“L’uomo deve re-imparare a mettere al centro l’alterità”. Il sociologo Mario Pollo, professore di Pedagogia Generale e Sociale di Psicologia delle nuove dipendenze della Lumsa di Roma, ha raccontato a Lumsanews come l’uomo contemporaneo affronta e vive questa emergenza sanitaria. L’allarme Coronavirus ha portato, in alcuni casi, a reazioni sproporzionate: dall’assalto ai supermercati al razzismo nei confronti della popolazione cinese, dalla cancellazione di eventi sociali alle esagerate paure epidemiche.
In che modo la nostra società ha risposto a questa emergenza?
“Fin dagli albori, l’uomo fugge dall’angoscia. Vede una minaccia indeterminata e ne attribuisce una causa. Per esempio, i fulmini in antichità venivano attribuiti all’ira divina. Questa individuazione della causa, spesso non vera, porta le persone a tranquillizzarsi. Così avviene anche con il Coronavirus: si individua nello straniero, indefinito e sconosciuto, la responsabilità dell’epidemia. Questo, però, non è nient’altro che una proiezione basata sull’ignoranza.”

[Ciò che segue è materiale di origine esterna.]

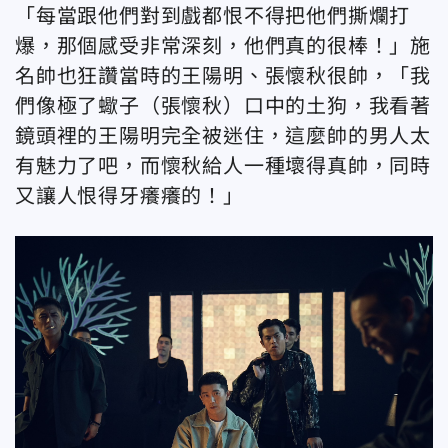
「每當跟他們對到戲都恨不得把他們撕爛打
爆，那個感受非常深刻，他們真的很棒！」施
名帥也狂讚當時的王陽明、張懷秋很帥，「我
們像極了蠍子（張懷秋）口中的土狗，我看著
鏡頭裡的王陽明完全被迷住，這麼帥的男人太
有魅力了吧，而懷秋給人一種壞得真帥，同時
又讓人恨得牙癢癢的！」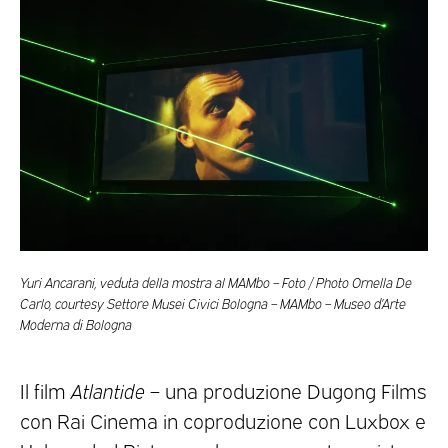
Yuri Ancarani, veduta della mostra al MAMbo – Foto / Photo Ornella De
Carlo, courtesy Settore Musei Civici Bologna – MAMbo – Museo d’Arte
Moderna di Bologna
Il film
Atlantide
– una produzione Dugong Films
con Rai Cinema in coproduzione con Luxbox e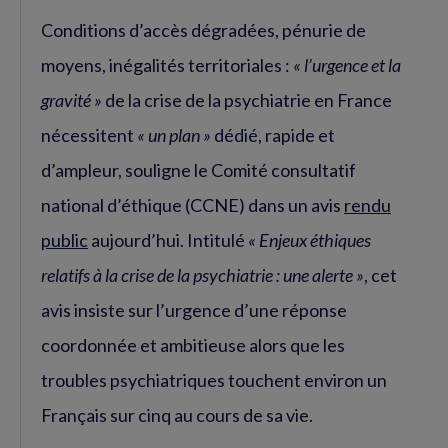
Conditions d’accès dégradées, pénurie de
moyens, inégalités territoriales :
« l’urgence et la
gravité »
de la crise de la psychiatrie en France
nécessitent
« un plan »
dédié, rapide et
d’ampleur, souligne le Comité consultatif
national d’éthique (CCNE) dans un avis
rendu
public
aujourd’hui. Intitulé
« Enjeux éthiques
relatifs à la crise de la psychiatrie : une alerte »
, cet
avis insiste sur l’urgence d’une réponse
coordonnée et ambitieuse alors que les
troubles psychiatriques touchent environ un
Français sur cinq au cours de sa vie.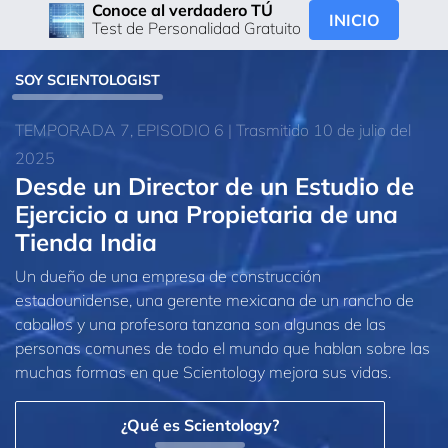
Conoce al verdadero TÚ
INICIO
Test de Personalidad Gratuito
SOY SCIENTOLOGIST
TEMPORADA 7, EPISODIO 6 | Trasmitido 10 de julio del
2025
Desde un Director de un Estudio de
Ejercicio a una Propietaria de una
Tienda India
Un dueño de una empresa de construcción
estadounidense, una gerente mexicana de un rancho de
caballos y una profesora tanzana son algunas de las
personas comunes de todo el mundo que hablan sobre las
muchas formas en que Scientology mejora sus vidas.
¿Qué es Scientology?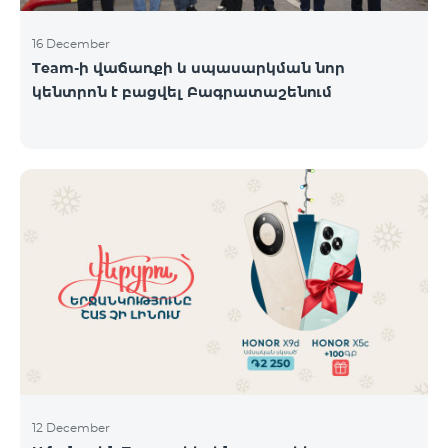
16 December
Team-ի վաճառքի և սպասարկման նոր
կենտրոն է բացվել Բագրատաշենում
12 December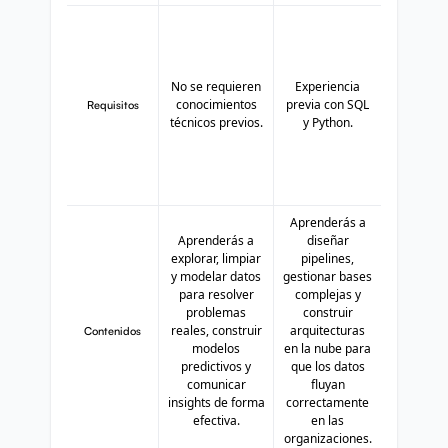
No se requieren
Experiencia
conocimientos
previa con SQL
Requisitos
técnicos previos.
y Python.
Aprenderás a
Aprenderás a
diseñar
explorar, limpiar
pipelines,
y modelar datos
gestionar bases
para resolver
complejas y
problemas
construir
reales, construir
arquitecturas
Contenidos
modelos
en la nube para
predictivos y
que los datos
comunicar
fluyan
insights de forma
correctamente
efectiva.
en las
organizaciones.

L’uomo pensa innanzitutto a difendersi da questa minaccia?
“La reazione principale è la salvaguardia individuale. Si tutela prima se stessi, con atteggiamenti egocentrici e egoistici, e si indeboliscono i vincoli di solidarietà. La società regredisce. Viviamo in periodo storico in cui i legami comunitari sono liquefatti, per dirla con Bauman. Ogni persona trova la sua realizzazione nel suo progetto di vita e non si sente fondamentale nella vita degli altri.”
Come si recupera il senso comunitario?
“Bisogna partire dall’idea che nessuno si realizza da solo. La reazione al Coronavirus è stata di due tipi. La prima è quella individualistica, tutela di se stessi, e la seconda è l’aumento di solidarietà. Ci sono stati casi, una minoranza, di persone che mettono a repentaglio la propria vita per gli altri.”
Come si può affrontare al meglio questa emergenza del Coronavirus?
“Bisogna partire dalla propria finitudine e riconoscere la propria fragilità. Se le persone non accettano il loro essere mortali, la loro forza si trasforma in aggressività. Al contrario, coloro che accettano e accolgono la propria fragilità sono più forti per affrontare le avversità. Non solo: è necessario anche informarsi adeguatamente per sconfiggere gli stereotipi e pregiudizi.”
Il sociologo De Masi considera il Coronavirus come un esperimento sociologico, lei è d’accordo?
Non lo considero un esperimento sociologico, non si possono ridurre a meri “esperimenti” i fenomeni umani. Quello che emerge e che deve emergere da queste situazioni estreme sono i legami umani. Devono essere ricostruiti. Come ha detto Aristotele, ci sono uomini per natura liberi e altri gli schiavi, quelli che non sono in grado di intessere relazioni. Noi dobbiamo rimettere al centro l’alterità come elemento costitutivo dell’individuo.